**Task to carry out**
Go through the entries below and pick out every line with "formations".

--- Source data Enclosed Below ---

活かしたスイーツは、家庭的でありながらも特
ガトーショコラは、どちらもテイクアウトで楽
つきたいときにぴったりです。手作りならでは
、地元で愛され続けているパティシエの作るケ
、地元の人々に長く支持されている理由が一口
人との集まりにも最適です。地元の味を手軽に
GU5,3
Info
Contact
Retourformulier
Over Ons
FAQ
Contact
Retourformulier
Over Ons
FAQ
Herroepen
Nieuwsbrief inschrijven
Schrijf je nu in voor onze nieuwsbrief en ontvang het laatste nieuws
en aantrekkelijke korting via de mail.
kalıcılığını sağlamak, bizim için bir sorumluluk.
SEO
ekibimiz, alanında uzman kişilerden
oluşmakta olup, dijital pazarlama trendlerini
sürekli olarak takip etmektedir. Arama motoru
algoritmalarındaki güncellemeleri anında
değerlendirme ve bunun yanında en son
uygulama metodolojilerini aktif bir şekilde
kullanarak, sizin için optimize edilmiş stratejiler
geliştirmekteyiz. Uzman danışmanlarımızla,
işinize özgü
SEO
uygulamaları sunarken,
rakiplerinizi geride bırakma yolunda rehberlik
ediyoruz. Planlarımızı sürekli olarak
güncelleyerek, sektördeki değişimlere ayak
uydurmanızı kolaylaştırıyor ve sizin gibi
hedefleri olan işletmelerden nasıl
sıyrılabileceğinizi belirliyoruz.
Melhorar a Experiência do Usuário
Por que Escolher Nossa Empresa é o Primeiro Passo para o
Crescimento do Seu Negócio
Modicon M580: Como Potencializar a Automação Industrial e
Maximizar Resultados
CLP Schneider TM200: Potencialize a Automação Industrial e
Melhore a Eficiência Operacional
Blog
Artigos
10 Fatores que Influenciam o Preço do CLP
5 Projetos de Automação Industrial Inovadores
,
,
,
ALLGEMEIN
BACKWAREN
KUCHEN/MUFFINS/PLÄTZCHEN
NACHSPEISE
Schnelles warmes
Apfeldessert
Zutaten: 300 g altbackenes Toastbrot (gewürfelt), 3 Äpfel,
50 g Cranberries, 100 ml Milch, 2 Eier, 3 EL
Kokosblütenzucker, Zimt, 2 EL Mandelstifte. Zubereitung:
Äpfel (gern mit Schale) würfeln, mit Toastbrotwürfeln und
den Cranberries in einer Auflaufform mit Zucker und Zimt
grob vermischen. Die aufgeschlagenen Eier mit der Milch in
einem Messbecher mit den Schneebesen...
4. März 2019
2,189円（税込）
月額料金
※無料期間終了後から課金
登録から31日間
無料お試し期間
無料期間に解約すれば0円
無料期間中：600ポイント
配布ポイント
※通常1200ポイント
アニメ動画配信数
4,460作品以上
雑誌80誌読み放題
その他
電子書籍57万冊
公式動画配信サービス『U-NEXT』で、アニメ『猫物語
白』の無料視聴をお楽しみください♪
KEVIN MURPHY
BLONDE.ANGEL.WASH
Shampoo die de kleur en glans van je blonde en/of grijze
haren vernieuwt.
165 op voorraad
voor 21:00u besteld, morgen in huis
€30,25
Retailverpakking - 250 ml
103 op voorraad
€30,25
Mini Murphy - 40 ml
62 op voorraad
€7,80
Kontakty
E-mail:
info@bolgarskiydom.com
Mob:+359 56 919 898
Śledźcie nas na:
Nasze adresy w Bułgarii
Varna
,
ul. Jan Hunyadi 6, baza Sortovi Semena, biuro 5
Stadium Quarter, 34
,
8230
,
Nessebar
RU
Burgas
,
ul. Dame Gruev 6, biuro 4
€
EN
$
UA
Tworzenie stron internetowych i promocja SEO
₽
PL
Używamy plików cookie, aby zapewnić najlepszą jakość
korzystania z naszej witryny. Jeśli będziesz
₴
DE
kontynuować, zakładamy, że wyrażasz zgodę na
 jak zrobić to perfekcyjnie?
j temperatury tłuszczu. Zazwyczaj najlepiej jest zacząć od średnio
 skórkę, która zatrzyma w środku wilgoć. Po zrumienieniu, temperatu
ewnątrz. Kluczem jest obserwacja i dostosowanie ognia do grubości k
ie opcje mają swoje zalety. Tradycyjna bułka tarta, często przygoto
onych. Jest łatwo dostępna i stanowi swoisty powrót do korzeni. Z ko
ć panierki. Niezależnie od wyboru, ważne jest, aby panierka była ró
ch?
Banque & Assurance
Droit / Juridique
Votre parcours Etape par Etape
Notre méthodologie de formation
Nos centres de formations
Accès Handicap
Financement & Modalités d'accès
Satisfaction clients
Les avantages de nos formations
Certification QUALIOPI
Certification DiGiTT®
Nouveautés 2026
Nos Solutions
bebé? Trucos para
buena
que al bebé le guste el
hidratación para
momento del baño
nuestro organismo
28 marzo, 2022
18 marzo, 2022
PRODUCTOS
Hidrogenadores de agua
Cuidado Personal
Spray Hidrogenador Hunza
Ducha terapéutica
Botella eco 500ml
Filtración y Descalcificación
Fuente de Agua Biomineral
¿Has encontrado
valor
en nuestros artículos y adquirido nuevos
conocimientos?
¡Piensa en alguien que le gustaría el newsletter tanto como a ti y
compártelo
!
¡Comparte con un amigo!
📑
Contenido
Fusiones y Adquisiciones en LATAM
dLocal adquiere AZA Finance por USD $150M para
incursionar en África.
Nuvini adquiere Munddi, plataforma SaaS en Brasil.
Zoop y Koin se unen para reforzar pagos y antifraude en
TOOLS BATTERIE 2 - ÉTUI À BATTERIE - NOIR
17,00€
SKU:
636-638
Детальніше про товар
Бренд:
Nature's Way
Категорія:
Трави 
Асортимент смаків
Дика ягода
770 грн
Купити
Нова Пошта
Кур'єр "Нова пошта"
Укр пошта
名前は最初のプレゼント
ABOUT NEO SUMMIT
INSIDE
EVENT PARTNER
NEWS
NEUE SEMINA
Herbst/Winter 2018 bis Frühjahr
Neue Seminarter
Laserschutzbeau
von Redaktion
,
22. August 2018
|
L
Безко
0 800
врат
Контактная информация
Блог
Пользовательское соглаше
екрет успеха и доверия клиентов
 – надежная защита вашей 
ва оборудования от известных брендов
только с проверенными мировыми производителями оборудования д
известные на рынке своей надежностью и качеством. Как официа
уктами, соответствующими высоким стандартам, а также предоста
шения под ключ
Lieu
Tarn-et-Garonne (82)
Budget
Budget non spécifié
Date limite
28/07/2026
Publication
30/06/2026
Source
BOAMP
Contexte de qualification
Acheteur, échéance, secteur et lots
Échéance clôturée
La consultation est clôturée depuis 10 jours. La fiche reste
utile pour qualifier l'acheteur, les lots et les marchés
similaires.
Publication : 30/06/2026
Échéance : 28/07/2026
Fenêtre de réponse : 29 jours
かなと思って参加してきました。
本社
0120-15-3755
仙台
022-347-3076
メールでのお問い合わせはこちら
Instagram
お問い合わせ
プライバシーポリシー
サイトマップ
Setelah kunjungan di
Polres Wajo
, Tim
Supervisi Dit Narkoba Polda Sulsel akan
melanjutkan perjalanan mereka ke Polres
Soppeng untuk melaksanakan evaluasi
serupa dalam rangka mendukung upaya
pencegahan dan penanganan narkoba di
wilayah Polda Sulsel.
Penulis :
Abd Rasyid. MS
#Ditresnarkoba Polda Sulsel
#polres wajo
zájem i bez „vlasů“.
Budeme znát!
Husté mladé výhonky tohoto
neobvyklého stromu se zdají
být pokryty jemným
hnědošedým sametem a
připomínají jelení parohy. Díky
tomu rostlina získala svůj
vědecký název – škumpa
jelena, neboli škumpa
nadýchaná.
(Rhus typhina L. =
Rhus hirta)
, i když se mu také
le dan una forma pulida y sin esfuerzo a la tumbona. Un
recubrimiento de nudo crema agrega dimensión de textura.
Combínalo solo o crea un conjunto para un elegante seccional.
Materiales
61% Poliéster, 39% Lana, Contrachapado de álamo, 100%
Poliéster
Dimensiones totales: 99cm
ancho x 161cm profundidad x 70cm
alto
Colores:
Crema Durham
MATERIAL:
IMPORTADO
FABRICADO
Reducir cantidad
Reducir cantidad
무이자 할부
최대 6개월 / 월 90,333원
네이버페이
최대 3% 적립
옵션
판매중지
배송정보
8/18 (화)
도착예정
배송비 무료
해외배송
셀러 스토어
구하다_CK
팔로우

--- End of Enclosed Source data ---

**Output**
Nos centres de formations
Les avantages de nos formations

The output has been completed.